• Task: Only the final stretch of the data is wanted: reproduce the line containing "2. At the top" and each line after it, exactly.

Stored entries

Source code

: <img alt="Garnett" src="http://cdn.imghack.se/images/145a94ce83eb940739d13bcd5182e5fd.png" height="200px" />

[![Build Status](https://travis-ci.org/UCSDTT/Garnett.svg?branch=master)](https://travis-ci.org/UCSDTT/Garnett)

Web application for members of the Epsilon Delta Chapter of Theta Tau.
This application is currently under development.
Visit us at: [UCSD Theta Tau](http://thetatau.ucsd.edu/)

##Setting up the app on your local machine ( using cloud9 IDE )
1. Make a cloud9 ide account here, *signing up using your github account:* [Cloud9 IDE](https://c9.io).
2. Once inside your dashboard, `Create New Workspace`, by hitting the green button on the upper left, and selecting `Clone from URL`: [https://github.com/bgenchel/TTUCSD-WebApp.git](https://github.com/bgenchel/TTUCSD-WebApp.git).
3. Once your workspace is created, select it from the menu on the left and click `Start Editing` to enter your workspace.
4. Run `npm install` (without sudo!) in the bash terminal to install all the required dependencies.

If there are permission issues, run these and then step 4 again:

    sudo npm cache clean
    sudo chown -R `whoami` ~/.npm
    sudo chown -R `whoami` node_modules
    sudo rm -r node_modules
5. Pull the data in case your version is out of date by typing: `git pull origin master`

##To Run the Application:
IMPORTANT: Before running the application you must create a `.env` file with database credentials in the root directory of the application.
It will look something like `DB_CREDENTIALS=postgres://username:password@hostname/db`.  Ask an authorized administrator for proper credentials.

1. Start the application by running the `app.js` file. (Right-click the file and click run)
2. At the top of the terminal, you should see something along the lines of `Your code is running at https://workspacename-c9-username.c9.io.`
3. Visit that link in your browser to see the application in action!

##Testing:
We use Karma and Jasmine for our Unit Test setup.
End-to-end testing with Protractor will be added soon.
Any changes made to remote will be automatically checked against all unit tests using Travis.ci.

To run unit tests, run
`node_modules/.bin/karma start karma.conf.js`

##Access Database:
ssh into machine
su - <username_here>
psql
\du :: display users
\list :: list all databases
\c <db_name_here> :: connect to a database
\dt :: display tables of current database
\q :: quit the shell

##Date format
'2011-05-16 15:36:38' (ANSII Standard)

• Written solution:
2. At the top of the terminal, you should see something along the lines of `Your code is running at https://workspacename-c9-username.c9.io.`
3. Visit that link in your browser to see the application in action!

##Testing:
We use Karma and Jasmine for our Unit Test setup.
End-to-end testing with Protractor will be added soon.
Any changes made to remote will be automatically checked against all unit tests using Travis.ci.

To run unit tests, run
`node_modules/.bin/karma start karma.conf.js`

##Access Database:
ssh into machine
su - <username_here>
psql
\du :: display users
\list :: list all databases
\c <db_name_here> :: connect to a database
\dt :: display tables of current database
\q :: quit the shell

##Date format
'2011-05-16 15:36:38' (ANSII Standard)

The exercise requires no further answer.